Eligible patients have histologically confirmed prostate adenocarcinoma and high-risk localized disease, defined by features such as Gleason 8–10, T3/T4 stage, or PSA greater than 20 ng/mL.

All patients receive androgen deprivation therapy for 12–36 months as standard care. Androgen receptor-targeting agents or docetaxel are permitted if used as part of local standard practice, but they are not mandated.

Importantly, patients with N1 or M1 disease are excluded, making this a trial focused on prophylactic pelvic nodal treatment in clinically node-negative high-risk disease.

Why This Matters

PACE-NODES builds on several important developments in prostate radiotherapy: the growing adoption of prostate SBRT, the renewed interest in pelvic nodal irradiation, and improvements in imaging, planning, and image-guided treatment delivery.

Older studies of pelvic nodal irradiation did not clearly show benefit, but many were limited by older staging approaches and less conformal radiotherapy techniques.

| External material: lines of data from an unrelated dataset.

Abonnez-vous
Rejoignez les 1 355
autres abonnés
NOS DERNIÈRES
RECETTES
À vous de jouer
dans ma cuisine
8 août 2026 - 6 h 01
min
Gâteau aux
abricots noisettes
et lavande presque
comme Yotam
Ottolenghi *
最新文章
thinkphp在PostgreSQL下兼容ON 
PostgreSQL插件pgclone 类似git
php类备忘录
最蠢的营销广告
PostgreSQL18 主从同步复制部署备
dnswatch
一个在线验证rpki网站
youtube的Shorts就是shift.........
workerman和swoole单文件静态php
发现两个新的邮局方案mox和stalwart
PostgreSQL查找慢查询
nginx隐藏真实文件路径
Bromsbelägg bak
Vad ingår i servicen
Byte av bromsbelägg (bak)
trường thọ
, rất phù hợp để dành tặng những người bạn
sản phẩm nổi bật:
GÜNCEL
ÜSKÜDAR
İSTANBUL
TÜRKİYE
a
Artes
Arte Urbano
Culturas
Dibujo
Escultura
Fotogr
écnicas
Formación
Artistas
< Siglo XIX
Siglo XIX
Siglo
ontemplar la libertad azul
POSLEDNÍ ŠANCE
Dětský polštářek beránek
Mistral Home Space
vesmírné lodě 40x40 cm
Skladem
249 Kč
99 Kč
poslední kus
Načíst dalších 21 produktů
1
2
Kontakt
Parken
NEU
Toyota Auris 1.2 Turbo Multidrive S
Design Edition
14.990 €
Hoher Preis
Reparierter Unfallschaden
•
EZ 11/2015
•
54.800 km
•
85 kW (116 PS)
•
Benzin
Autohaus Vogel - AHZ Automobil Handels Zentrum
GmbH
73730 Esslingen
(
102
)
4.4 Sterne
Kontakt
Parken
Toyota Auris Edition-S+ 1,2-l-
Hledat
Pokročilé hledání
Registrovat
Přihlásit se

More recent evidence, including POP-RT, suggests that pelvic nodal radiotherapy may improve disease control in high-risk patients.

The key question now is whether this can be achieved safely and effectively using a 5-fraction SBRT approach.

Trial Status

The trial opened in September 2022 and recruited patients across the UK, Ireland, and New Zealand. Recruitment was completed ahead of target in July 2025. The planned primary efficacy analysis is expected in 2029. Two prespecified interim safety reviews have already been completed, and the Independent Data Monitoring Committee recommended continuation of the trial without changes.

 

PACE-NODES is an important phase III trial testing whether 5-fraction prostate and pelvic nodal SBRT can improve biochemical and clinical control compared with prostate-only SBRT in high-risk localized prostate cancer.

If positive, the trial could help establish a shorter, more efficient treatment strategy for selected high-risk patients while providing much-needed randomized data on the safety of pelvic nodal SBRT.